Vorerst 20 Tage sollen seine Männer an der Grenze Dienst tun, berichtet Kommandant Christian Tinnacher. Welche Aufgaben sie exakt übernehmen sollen, werde man erst vor Ort erfahren. Gestern Vormittag fehlten noch genaue Anweisungen aus dem Innenministerium. So müssen dezitiert Befugnisse aufgelistet werden, unter anderem, ob Soldaten Menschen notfalls selbst festnehmen dürfen oder die Polizei holen müssen.

"Ich gehe davon aus, dass wir die Exekutive unterstützen werden, beim Aufgreifen und Übergeben von Flüchtlingen helfen", überlegt Hauptmann Tinnacher. Wie die Polizisten werden auch die Soldaten bewaffnet sein, vermutlich nicht mit dem üblichen Sturmgewehr, sondern mit Pistolen der selben Marke, die auch die Polizei verwendet. "Bei unserem Einsatz geht’s aber nicht um Abwehr", betont Oberst Gerhard Schweiger vom Militärkommando Steiermark. "Wir sind freundliche Soldaten, die Menschen, die Furchtbares erlebt haben, helfen wollen."

Bis zu 2200 Soldaten

Markus Dunkl etwa hat bereits Auslandseinsätze hinter sich. "Das hier ist sicher eine Herausforderung. Aber ich weiß, wie das ist, wenn man in einem ehemaligen Kriegsgebiet ist." Insgesamt sollen bis zu 2200 Soldaten zur Verfügung stehen, um die Exekutive zu unterstützen. Auch Militärpolizei, Sanitäter und Pioniere werden in den nächsten Tranchen dabei sein, das Jägerbataillon 17 ist dagegen eine Infanterieeinheit mit Auslandserfahrung vom Kosovo bis in den Libanon. "Man macht sich aber schon Gedanken darüber, was man an der Grenze zu tun haben wird", gesteht Soldat Tobias Haas ein.

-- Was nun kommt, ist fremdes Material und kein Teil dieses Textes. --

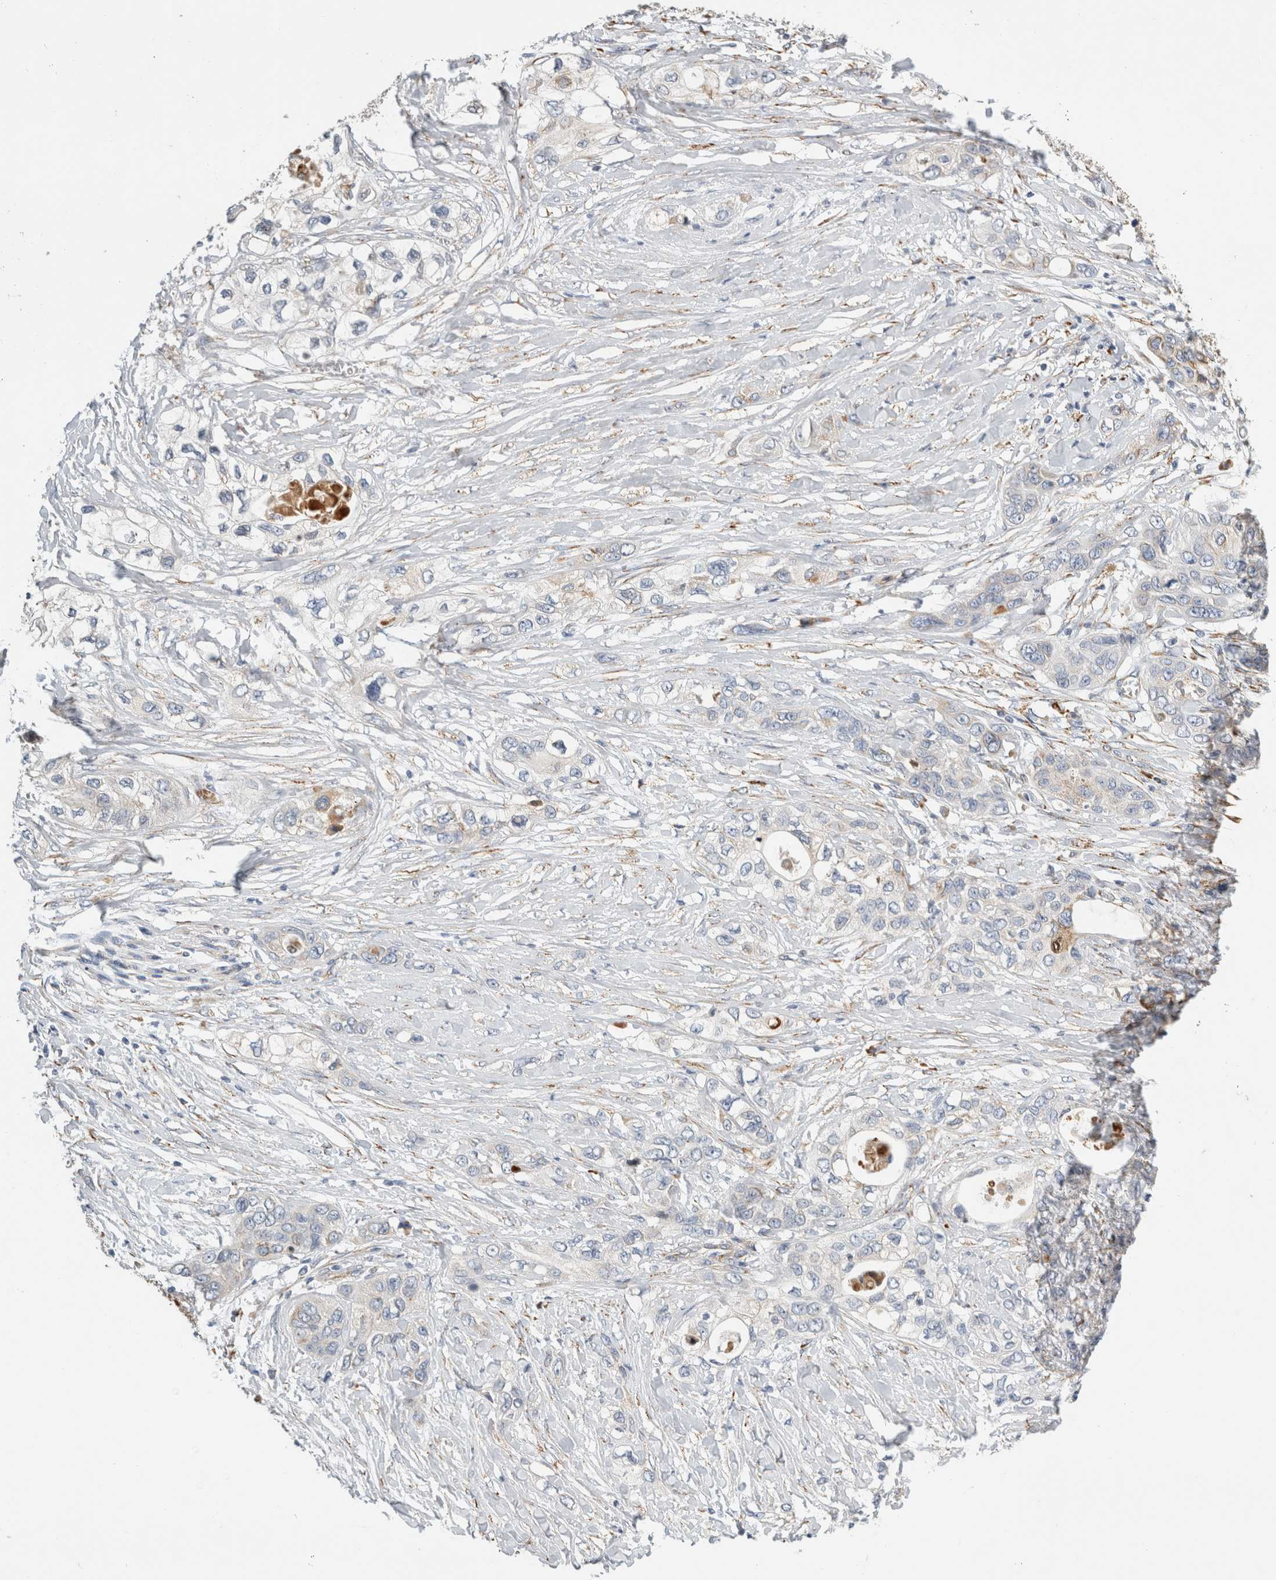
{"staining": {"intensity": "negative", "quantity": "none", "location": "none"}, "tissue": "pancreatic cancer", "cell_type": "Tumor cells", "image_type": "cancer", "snomed": [{"axis": "morphology", "description": "Adenocarcinoma, NOS"}, {"axis": "topography", "description": "Pancreas"}], "caption": "Tumor cells show no significant positivity in pancreatic adenocarcinoma.", "gene": "RPN2", "patient": {"sex": "female", "age": 70}}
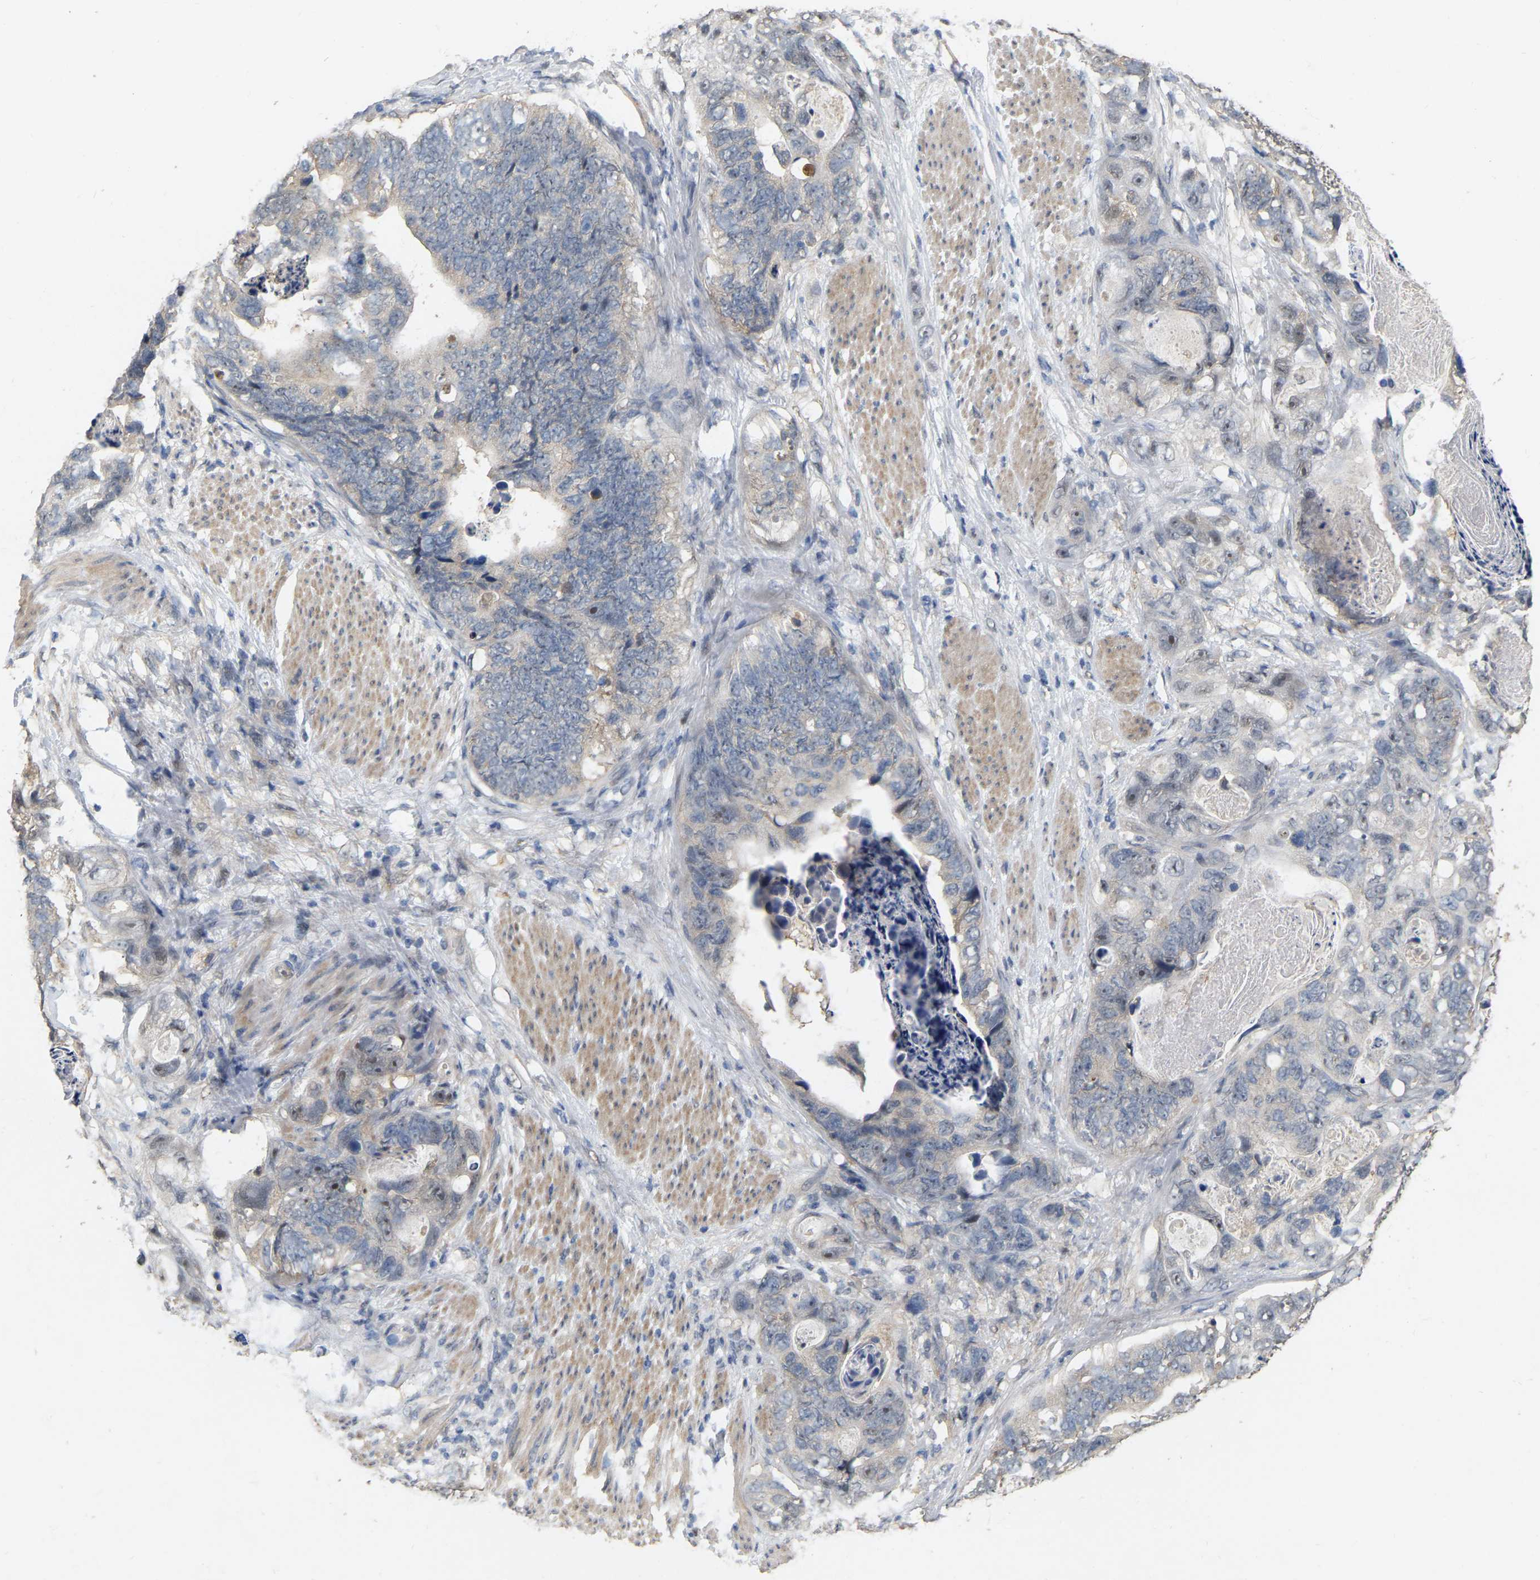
{"staining": {"intensity": "weak", "quantity": "<25%", "location": "cytoplasmic/membranous"}, "tissue": "stomach cancer", "cell_type": "Tumor cells", "image_type": "cancer", "snomed": [{"axis": "morphology", "description": "Adenocarcinoma, NOS"}, {"axis": "topography", "description": "Stomach"}], "caption": "Immunohistochemistry (IHC) micrograph of human stomach adenocarcinoma stained for a protein (brown), which displays no positivity in tumor cells. Nuclei are stained in blue.", "gene": "RUVBL1", "patient": {"sex": "female", "age": 89}}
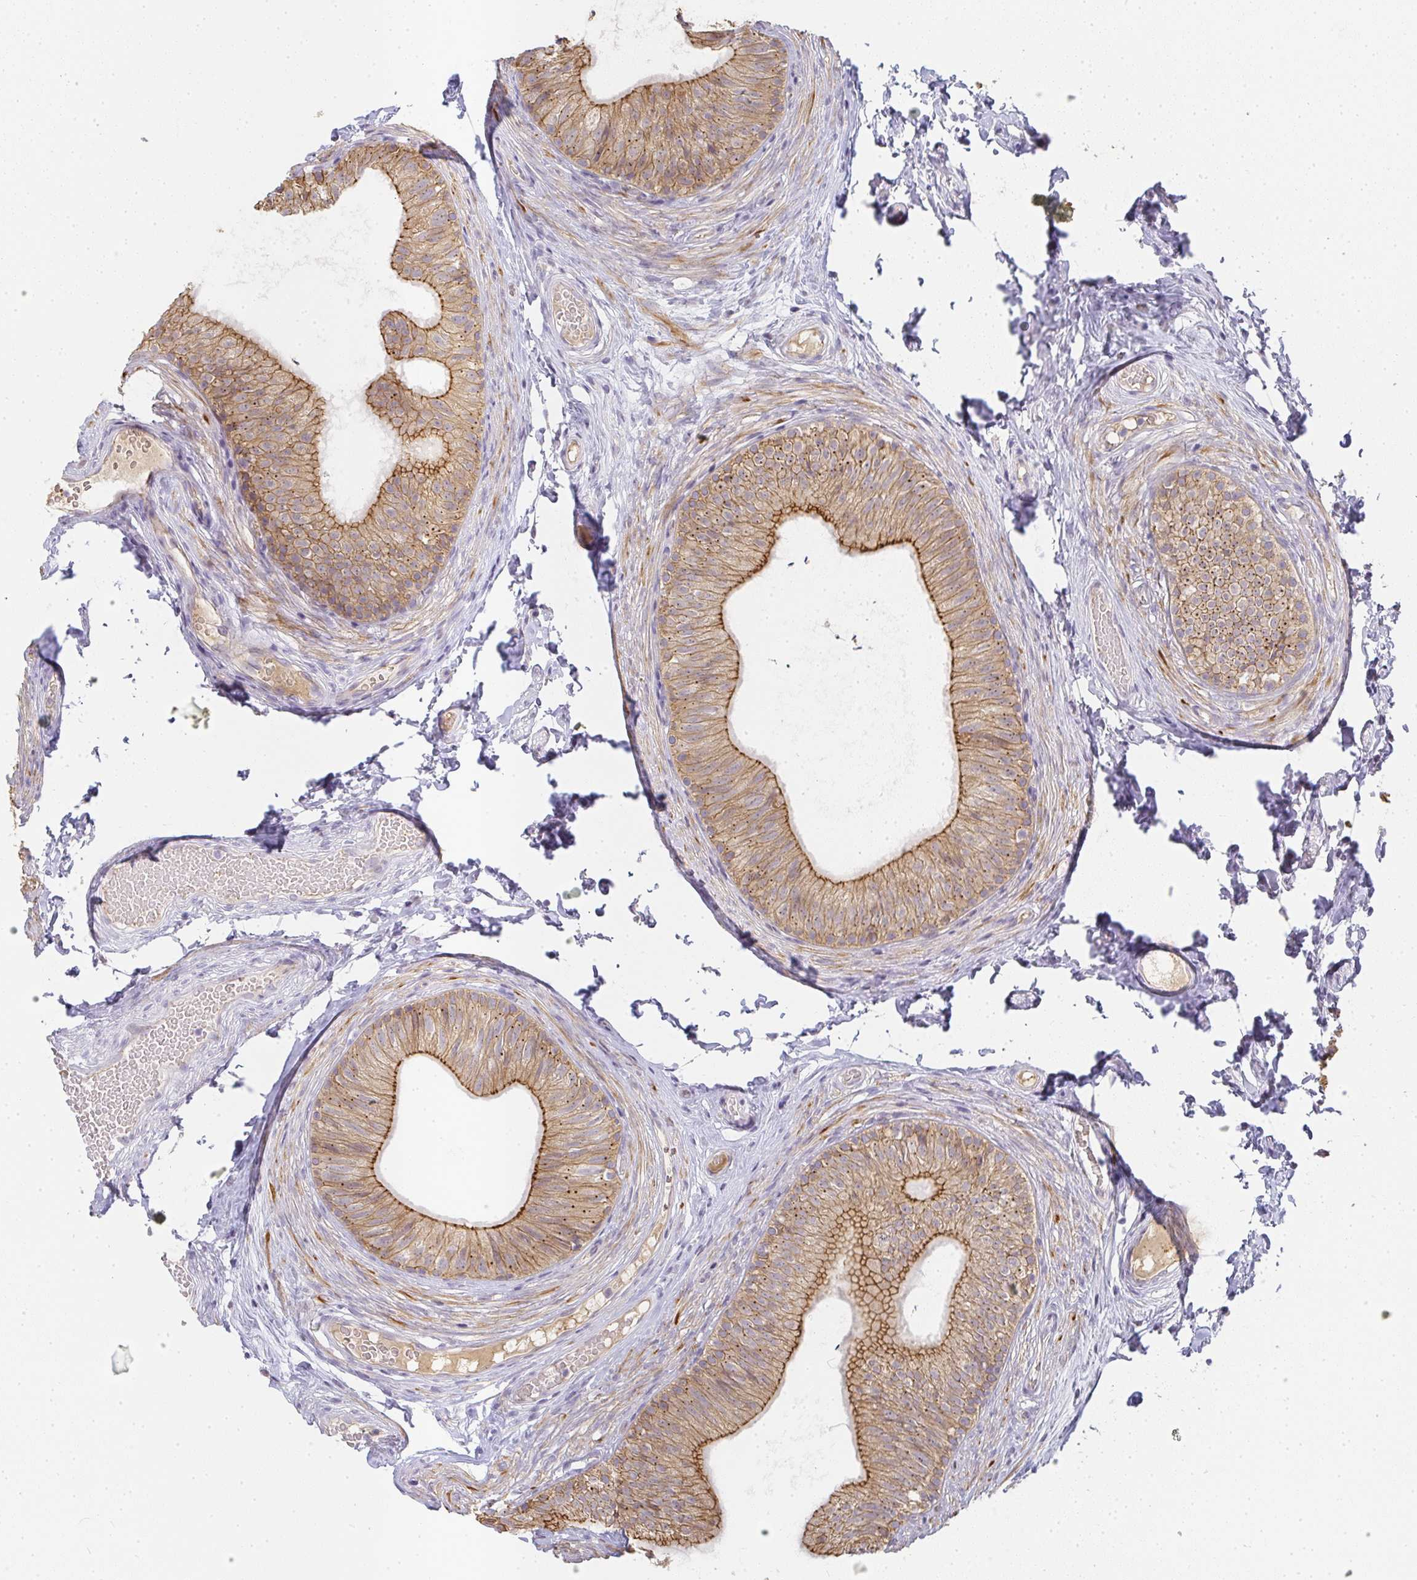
{"staining": {"intensity": "moderate", "quantity": "25%-75%", "location": "cytoplasmic/membranous"}, "tissue": "epididymis", "cell_type": "Glandular cells", "image_type": "normal", "snomed": [{"axis": "morphology", "description": "Normal tissue, NOS"}, {"axis": "topography", "description": "Epididymis, spermatic cord, NOS"}, {"axis": "topography", "description": "Epididymis"}, {"axis": "topography", "description": "Peripheral nerve tissue"}], "caption": "The micrograph shows staining of normal epididymis, revealing moderate cytoplasmic/membranous protein positivity (brown color) within glandular cells.", "gene": "SLC35B3", "patient": {"sex": "male", "age": 29}}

Die Leute, die an der Grenze Dienst tun, sind ausschließlich Berufs- und Zeitsoldaten, Präsenzdiener sind nur bei Transport - und Versorgungsaufgaben dabei. Das Heer sei ebenfalls in die Transportlogistik eingebunden, berichtet Oberst Schweiger. "Wir werden auch die NGOs bei der Verpflegung der Flüchtlinge unterstützen."